WORK TO COMPLETE:
A) Answer these questions from the article on the NHS Confederation Conference:
(i) Who gave the session on patient safety, and what post did he hold?
(ii) Which speaker were the delegates trooping in to hear?
(iii) With whom has the writer raised the criticism?
B) Write a continuation of the article on the NHS Confederation Conference, starting after its last sentence.

STUDY TEXT:
'Accounts of long and complex journeys give a sense of inevitability of error'
One of the few irritating moments at June's NHS Confederation Conference came during chief medical officer Sir Liam Donaldson's session on patient safety.
There was nothing wrong with what Sir Liam was saying. The trouble was it was being said to a half-empty auditorium - until a few minutes before the end, when he was partly drowned out by the arrival of scores of delegates trooping in to hear David Cameron. I was impressed by Sir Liam's calm professionalism. In the same position I would have found it very easy to get cross. And in case you think I'm exempting King's from this criticism I can assure you I have raised this with members of my board who were at the conference.

LISTED ENTRIES:
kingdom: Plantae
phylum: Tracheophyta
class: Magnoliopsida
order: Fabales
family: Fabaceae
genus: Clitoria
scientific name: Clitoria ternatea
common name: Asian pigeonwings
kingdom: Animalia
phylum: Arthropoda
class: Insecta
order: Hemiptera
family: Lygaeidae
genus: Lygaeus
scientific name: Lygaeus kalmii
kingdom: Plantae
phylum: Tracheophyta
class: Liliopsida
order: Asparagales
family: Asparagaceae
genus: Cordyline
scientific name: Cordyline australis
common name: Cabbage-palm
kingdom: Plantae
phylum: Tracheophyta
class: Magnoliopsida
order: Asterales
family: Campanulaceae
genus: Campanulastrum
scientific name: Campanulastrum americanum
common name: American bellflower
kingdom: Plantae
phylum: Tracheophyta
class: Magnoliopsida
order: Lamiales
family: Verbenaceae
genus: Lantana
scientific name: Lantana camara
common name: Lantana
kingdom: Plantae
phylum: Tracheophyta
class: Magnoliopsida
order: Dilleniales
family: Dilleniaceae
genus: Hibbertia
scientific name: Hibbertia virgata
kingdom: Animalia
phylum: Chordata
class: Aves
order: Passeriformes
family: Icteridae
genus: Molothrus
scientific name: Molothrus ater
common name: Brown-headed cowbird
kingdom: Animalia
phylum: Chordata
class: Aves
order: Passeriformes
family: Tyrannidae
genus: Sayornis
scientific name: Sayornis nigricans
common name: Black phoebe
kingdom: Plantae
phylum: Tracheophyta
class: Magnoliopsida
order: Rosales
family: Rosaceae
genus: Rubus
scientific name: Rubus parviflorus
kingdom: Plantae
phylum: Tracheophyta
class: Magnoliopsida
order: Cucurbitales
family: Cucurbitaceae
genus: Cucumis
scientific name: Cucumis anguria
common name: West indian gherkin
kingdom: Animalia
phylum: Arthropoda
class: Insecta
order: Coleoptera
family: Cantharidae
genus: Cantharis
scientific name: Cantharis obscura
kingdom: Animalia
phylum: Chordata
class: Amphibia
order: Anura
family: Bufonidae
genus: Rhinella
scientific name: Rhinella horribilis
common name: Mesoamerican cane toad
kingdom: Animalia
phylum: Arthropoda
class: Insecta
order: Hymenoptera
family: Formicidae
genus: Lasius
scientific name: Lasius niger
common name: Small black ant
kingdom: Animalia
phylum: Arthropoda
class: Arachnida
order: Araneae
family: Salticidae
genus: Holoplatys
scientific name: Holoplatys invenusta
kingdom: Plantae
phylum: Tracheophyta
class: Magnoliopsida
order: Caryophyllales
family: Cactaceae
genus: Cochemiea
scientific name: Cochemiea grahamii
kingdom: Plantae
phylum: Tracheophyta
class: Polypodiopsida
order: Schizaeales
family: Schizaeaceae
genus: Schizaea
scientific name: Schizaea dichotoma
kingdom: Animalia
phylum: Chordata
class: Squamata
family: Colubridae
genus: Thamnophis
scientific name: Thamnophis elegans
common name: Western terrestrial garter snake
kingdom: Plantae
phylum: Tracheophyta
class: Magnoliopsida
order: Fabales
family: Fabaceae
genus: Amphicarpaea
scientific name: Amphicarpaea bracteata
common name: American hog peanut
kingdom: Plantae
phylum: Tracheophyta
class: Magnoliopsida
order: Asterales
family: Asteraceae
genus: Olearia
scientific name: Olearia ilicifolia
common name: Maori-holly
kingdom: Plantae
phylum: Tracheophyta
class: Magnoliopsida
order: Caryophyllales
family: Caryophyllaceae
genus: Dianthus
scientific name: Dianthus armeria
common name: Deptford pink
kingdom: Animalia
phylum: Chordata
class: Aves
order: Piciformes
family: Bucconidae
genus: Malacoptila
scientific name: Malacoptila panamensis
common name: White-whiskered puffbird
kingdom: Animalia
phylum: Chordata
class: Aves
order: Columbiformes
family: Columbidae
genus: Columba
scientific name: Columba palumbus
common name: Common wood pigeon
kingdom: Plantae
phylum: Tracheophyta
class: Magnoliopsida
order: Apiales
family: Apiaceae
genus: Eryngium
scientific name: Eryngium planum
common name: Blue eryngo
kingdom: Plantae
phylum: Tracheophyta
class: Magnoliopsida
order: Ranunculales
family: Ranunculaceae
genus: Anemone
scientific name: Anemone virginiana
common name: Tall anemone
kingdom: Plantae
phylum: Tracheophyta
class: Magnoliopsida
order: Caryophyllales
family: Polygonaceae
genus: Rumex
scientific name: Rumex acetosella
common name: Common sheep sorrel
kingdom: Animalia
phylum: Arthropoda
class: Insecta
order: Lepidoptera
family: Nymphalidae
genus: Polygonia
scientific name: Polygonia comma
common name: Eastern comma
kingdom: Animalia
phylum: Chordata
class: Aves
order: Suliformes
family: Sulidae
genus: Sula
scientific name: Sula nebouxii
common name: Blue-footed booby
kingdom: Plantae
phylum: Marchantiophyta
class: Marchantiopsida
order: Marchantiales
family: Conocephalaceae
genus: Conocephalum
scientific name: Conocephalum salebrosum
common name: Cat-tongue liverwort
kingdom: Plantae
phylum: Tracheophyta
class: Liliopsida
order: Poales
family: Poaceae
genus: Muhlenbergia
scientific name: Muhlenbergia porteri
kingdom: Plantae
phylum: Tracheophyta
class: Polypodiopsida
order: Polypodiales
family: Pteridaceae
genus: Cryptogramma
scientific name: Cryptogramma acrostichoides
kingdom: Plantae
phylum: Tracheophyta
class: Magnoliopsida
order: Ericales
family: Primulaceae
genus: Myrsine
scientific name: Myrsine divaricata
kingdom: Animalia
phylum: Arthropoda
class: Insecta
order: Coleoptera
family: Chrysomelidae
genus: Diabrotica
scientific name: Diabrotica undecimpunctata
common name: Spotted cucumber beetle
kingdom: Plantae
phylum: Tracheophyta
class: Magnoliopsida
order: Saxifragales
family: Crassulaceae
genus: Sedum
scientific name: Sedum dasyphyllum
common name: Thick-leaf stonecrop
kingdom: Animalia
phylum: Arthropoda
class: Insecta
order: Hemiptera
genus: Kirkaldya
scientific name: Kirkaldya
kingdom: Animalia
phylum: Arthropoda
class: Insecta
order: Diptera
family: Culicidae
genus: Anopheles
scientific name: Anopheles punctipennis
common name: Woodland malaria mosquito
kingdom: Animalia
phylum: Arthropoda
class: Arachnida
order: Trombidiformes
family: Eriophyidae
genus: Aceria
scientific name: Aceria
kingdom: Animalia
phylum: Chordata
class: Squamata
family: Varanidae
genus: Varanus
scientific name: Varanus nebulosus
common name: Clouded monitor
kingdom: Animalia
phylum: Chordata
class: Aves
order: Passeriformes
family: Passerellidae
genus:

RESULTS IN ORDER:
A)
(i) Sir Liam Donaldson, the chief medical officer.
(ii) David Cameron.
(iii) Members of the writer's board who were at the conference.

B)
What does this episode say about the worth we place on patient safety? Not enough frankly (with all due respect to Mr Cameron). I was heartened later in the day by a contrasting quote from a fellow foundation trust chief executive: 'It's about time the NHS took this agenda more seriously. There should be nothing more important to a CEO than saving lives.'
We have work to do, but we aren't alone. The Institute for Healthcare Improvement in the US continues to advertise events on the role of the board in quality and safety, for which the first two questions are:
- Does your board of directors discuss finances in more detail than issues of quality and safety?
- Could your board send a stronger signal to the organisation that it really is serious about achieving quality and safety aims?
'Hang on a minute!', you may say. 'We receive our risk and clinical governance reports! We're doing all we need to for infection control! We're good against the Standards for Better Health!' That would be fine if it was the last word. Research suggests otherwise. Sari et al found that critical incident reporting picks up only 5 per cent of incidents that cause harm. It sometimes takes detailed casenote audits to know where we really are. An expert working group on venous thrombosis identified the numbers of deaths in hospital from these conditions to be five times greater than for infection with some 70 per cent considered preventable.
The more we look the more we find. It will surface uncomfortable truths about how acute services are organised. Hence the strong safety theme in Lord Darzi's London review.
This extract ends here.